Je ne veux pas être défaitiste ni exprimer le découragement. Contrairement à ce que beaucoup pensent, il y a même des gens qui le soutiennent, sur la base du ressentiment, principalement au sein du PT, avec le fait que Boulos est devenu le plus grand nom de la gauche de São Paulo, en grande partie grâce aux harakiri que le Le PT s'est engagé en 2020 avec la désastreuse candidature de Jilmar Tatto et qu'il s'engage encore aujourd'hui, avec la position ambiguë de la plupart de ses conseillers (pour y aller doucement...) par rapport à l'administration Nunes -, je crois que c'est possible gagner. Cependant, pour être honnête, je ne pense pas que ce soit possible avec cette ligne politique, avec la façon dont la campagne a été menée jusqu'à présent. Soit il y a un bouleversement général et un changement de route pour hier, soit nous pourrions avoir des résultats peu encourageants, avec un grand risque de catastrophe, en lien avec le climat glacial qui règne actuellement dans la ville.

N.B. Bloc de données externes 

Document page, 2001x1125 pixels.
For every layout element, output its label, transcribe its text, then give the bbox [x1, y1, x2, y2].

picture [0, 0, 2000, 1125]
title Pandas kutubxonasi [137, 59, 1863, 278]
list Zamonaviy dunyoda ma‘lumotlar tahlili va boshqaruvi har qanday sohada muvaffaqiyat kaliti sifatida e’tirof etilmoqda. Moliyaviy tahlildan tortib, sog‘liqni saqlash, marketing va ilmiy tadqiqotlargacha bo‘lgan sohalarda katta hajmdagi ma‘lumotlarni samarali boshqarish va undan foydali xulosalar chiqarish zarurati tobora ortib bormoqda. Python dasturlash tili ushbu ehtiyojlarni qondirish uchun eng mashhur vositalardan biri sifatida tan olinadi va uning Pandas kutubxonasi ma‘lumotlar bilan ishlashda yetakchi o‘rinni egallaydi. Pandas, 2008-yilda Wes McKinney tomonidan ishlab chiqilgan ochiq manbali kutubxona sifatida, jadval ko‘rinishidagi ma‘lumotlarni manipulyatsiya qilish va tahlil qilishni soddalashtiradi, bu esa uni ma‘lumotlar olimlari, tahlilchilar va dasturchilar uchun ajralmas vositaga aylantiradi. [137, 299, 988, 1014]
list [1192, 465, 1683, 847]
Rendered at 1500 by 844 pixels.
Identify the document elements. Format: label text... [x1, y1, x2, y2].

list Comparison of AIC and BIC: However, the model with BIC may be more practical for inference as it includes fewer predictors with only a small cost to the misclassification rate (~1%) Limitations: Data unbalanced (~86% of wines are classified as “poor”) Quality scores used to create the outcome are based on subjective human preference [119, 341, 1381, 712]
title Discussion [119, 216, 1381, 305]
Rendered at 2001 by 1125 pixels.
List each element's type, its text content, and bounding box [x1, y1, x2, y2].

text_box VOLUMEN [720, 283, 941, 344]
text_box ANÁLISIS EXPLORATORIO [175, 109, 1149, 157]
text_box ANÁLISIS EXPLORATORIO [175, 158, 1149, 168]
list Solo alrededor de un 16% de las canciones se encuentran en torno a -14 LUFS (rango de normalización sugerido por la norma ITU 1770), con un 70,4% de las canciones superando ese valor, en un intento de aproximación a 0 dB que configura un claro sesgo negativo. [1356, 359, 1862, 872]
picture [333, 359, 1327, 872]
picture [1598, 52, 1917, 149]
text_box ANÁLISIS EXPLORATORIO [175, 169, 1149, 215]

(Une bonne partie de ce texte contient des idées élaborées plus clairement pour la première fois par Marco Aurélio Purini, un ami avec qui je partage une évaluation du scénario de São Paulo qui était pratiquement identique à 100%. D'ailleurs, je l'ai rencontré lors de l'élection présidentielle de 2012. campagne municipale, lorsqu'il a coordonné « Les étudiants avec Haddad », organisant et mobilisant de nombreux jeunes (comme moi) de manière intelligente et réussie. Cette campagne m'a rappelé quelque chose : contrairement au triomphalisme et à l'esprit d'auto-célébration acritique, Haddad a souligné que. Le Brésil, avec les gouvernements du PT, s'est beaucoup amélioré, mais seulement de l'intérieur, pas de l'extérieur — dans une évaluation très cohérente avec les manifestations qui éclateraient en 2013, auxquelles il ne savait pas comment répondre, ni même à distance — et c'était donc la tâche du maire de se concentrer sur les transports publics, la mobilité urbaine, la qualité des services publics, etc. C'était à l'époque où Dilma était très appréciée et où le PT était au sommet de sa popularité !
* Diogo Fagundes il prépare une maîtrise en droit et étudie la philosophie à l'USP.